Julin S (Sep 15 2022 at 12:34): Julin S (Sep 15 2022 at 12:34):I was trying to prove that addition/subtraction of an odd and even nat would be an odd number.
So I tried:
Definition even_odd : forall n m:nat,
(Nat.Even n) /\ (Nat.Odd m)
-> Nat.Odd (n+m) /\ Nat.Odd (n-m).
Proof.
intros n m [[p Hp] [q Hq]].
unfold Nat.Odd.
rewrite Hp.
rewrite Hq.
split.
- exists (p+q).
lia.
- exists (p-q-1).
At this point the goal was:
1 subgoal (ID 64)
n, m, p : nat
Hp : n = 2 * p
q : nat
Hq : m = 2 * q + 1
============================
2 * p - (2 * q + 1) = 2 * (p - q - 1) + 1
This equality holds, right?
But when I tried lia after this, it said:
Error: Tactic failure: Cannot find witness.
What am I missing here?
Julin S (Sep 15 2022 at 12:34):(And is /\ commutative?)

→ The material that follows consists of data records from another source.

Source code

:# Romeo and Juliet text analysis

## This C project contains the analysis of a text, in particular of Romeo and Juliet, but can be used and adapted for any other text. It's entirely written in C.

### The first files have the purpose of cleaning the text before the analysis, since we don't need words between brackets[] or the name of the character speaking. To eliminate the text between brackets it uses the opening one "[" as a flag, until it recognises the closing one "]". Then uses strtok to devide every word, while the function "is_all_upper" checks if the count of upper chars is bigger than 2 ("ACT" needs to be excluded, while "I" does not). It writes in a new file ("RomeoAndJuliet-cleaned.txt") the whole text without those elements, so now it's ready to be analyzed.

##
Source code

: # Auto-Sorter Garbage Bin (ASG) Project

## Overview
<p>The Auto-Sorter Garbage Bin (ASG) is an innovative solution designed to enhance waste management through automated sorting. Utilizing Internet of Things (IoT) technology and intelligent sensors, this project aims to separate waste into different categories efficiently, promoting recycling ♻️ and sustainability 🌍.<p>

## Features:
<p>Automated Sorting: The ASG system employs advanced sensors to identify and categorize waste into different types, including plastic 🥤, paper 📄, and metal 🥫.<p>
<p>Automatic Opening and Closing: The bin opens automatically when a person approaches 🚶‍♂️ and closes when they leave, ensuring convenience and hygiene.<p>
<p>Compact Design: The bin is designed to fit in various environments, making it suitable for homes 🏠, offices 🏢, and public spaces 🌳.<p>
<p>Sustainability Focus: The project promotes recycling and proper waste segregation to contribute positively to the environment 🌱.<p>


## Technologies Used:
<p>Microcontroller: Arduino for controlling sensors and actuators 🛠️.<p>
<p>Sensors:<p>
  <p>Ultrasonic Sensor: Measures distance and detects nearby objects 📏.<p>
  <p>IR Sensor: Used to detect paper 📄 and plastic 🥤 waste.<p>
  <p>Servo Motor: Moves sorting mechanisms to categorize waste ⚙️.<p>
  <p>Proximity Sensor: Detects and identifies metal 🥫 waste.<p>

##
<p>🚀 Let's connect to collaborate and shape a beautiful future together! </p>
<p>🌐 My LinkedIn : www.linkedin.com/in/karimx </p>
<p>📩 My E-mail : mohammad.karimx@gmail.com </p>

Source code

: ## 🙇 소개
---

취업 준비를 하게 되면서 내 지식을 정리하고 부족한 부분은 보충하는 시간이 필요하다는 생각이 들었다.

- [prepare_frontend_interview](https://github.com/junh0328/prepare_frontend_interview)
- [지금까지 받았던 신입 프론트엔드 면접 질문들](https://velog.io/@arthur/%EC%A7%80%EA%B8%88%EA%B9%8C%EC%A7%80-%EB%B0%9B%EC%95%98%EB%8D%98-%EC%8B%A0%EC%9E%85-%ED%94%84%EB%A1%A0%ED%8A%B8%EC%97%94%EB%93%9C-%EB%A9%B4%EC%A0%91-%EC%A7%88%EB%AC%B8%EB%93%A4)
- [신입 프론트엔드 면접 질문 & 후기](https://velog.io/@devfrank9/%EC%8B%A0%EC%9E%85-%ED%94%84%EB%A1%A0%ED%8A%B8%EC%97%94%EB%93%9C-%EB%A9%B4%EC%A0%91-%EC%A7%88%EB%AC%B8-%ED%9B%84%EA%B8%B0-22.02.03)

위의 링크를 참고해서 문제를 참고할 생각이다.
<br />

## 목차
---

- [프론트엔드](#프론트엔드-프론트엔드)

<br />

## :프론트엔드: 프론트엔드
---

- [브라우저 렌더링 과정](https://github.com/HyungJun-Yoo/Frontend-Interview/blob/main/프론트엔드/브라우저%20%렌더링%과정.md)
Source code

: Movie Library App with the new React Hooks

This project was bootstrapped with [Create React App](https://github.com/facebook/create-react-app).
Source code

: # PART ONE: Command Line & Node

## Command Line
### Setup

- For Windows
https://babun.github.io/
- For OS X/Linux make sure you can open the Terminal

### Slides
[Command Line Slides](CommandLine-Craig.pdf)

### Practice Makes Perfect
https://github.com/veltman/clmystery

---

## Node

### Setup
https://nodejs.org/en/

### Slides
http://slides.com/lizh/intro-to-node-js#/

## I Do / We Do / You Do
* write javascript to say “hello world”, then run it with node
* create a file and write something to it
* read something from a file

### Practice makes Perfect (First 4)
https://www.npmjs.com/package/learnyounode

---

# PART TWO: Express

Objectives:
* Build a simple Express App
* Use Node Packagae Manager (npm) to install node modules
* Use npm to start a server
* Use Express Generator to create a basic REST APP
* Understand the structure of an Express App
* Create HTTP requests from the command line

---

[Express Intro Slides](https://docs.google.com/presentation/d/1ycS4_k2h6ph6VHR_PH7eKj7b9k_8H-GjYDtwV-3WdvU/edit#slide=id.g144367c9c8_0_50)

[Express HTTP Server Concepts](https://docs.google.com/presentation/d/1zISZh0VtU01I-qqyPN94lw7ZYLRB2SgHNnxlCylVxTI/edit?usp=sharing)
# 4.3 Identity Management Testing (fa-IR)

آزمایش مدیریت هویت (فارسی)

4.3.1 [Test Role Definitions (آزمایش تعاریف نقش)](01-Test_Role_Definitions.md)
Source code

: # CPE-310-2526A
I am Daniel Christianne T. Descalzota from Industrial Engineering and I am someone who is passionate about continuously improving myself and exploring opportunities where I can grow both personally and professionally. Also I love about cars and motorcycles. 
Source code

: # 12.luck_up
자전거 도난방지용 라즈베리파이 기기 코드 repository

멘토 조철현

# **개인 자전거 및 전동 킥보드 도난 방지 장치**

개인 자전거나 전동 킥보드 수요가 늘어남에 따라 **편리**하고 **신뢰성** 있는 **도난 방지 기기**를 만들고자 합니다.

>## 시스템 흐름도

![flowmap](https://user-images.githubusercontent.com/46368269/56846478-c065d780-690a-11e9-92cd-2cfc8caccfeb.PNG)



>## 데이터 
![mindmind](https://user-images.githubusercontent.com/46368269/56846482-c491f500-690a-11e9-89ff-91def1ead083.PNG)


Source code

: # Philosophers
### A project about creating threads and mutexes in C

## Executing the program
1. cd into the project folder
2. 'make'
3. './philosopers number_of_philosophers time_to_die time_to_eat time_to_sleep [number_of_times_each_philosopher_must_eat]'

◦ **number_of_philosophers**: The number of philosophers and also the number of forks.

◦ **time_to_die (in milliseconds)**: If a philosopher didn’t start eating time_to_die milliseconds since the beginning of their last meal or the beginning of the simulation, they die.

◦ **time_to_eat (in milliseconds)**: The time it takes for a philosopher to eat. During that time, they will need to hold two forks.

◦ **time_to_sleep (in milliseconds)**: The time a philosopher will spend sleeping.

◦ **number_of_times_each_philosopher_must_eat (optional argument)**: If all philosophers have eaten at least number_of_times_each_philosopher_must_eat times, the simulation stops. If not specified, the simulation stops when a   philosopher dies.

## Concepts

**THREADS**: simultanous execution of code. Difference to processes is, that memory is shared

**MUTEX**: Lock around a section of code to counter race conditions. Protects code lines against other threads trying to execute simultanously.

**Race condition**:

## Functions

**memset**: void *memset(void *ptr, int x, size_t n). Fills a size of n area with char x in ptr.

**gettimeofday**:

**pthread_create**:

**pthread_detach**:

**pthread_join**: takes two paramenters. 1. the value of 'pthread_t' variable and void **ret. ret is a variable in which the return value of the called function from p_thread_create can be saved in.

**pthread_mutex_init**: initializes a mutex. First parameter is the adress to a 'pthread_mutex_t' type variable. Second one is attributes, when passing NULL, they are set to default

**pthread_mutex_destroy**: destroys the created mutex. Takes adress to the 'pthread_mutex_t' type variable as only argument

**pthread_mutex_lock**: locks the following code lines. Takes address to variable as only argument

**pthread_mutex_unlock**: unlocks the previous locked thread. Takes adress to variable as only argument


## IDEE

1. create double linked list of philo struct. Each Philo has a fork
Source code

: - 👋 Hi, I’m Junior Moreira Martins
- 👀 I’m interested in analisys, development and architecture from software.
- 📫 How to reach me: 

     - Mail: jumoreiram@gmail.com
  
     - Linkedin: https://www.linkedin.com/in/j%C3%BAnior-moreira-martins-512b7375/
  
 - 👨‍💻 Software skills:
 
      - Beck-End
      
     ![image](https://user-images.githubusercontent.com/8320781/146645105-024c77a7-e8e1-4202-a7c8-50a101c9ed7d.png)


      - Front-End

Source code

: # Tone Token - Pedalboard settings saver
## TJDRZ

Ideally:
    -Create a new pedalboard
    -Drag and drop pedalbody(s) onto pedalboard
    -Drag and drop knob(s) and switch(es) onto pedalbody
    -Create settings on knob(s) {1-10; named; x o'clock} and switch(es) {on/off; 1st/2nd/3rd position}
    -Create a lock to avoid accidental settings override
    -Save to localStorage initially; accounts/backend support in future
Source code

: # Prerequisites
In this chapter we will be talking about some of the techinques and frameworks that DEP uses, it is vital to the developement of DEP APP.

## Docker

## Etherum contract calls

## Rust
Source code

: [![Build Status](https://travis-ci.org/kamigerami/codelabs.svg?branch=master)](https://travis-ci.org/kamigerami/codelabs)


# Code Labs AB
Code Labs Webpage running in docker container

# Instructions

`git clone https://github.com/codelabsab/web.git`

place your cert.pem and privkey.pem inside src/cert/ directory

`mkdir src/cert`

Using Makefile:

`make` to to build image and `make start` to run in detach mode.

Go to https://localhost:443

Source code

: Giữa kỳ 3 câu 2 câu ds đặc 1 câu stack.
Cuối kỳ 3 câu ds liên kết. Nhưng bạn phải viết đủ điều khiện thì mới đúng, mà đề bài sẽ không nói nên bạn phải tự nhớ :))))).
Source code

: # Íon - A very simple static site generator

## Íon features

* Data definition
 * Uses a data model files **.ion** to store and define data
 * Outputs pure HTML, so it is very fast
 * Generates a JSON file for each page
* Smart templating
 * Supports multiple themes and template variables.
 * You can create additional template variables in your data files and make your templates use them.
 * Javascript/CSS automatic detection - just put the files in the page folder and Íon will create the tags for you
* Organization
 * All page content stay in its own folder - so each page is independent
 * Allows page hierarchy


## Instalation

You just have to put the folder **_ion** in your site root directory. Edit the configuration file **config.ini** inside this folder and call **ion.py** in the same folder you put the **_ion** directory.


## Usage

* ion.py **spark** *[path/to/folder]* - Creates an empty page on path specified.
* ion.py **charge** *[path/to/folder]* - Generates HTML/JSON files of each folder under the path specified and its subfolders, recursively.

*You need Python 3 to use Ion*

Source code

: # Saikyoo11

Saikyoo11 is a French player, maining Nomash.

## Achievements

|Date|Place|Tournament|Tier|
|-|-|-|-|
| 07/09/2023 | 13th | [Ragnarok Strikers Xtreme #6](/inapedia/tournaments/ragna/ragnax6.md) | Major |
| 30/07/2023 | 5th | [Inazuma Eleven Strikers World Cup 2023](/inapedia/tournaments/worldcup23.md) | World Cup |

Olivier Laurent (Sep 15 2022 at 12:38):try p = 0 and q = 1
James Wood (Sep 15 2022 at 12:38):Set p := q := 0. Then, the LHS is 0 - 1, which is 0, while the RHS is 2 * (0 - 0 - 1) + 1, which is 2 * 0 + 1, which is 1.
Olivier Laurent (Sep 15 2022 at 12:40):Concerning your original goal, you will have Nat.Even (n - m) as soon as n < m since then n - m = 0.
Michael Soegtrop (Sep 15 2022 at 12:44):I ask QuickChick such "why" questions:
From QuickChick Require Import QuickChick.
Import QcNotation.
Conjecture test: forall p q, 2 * p - (2 * q + 1) = 2 * (p - q - 1) + 1.
QuickChick test.
results in
QuickChecking test
0
0
*** Failed after 1 tests and 0 shrinks. (0 discards)
Indeed for p=q=0 the left hand side is 0 (observe that 0-1=0 for nat). The right hand side is 1 (for the same reason).
Michael Soegtrop (Sep 15 2022 at 12:45):For Z instead of nat, this holds, btw.
Pierre Castéran (Sep 15 2022 at 13:56):With an additional hypothesis, it's OK.
Lemma even_odd : forall n m:nat,
Nat.Even n -> Nat.Odd m ->
Nat.Odd (n+m) /\ (n <= m -> Nat.Odd (m-n)).
Proof.
intros n m [p Hp] [q Hq]; subst; split.
- exists (p+q); lia.
- intro Hle; exists (q-p); lia.
Qed.
Last updated: Oct 03 2023 at 21:01 UTC